■ What the exercise asks: Where an entry below contains an image, skip the image and copy the rest exactly.

[Data records]
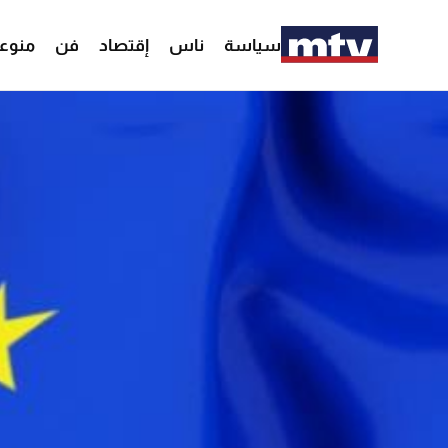
وعات
فن
إقتصاد
ناس
سياسة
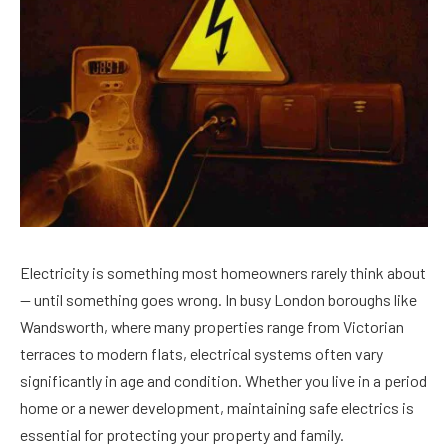
Electricity is something most homeowners rarely think about
— until something goes wrong. In busy London boroughs like
Wandsworth, where many properties range from Victorian
terraces to modern flats, electrical systems often vary
significantly in age and condition. Whether you live in a period
home or a newer development, maintaining safe electrics is
essential for protecting your property and family.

■ Answer box:
وعات
فن
إقتصاد
ناس
سياسة
Electricity is something most homeowners rarely think about
— until something goes wrong. In busy London boroughs like
Wandsworth, where many properties range from Victorian
terraces to modern flats, electrical systems often vary
significantly in age and condition. Whether you live in a period
home or a newer development, maintaining safe electrics is
essential for protecting your property and family.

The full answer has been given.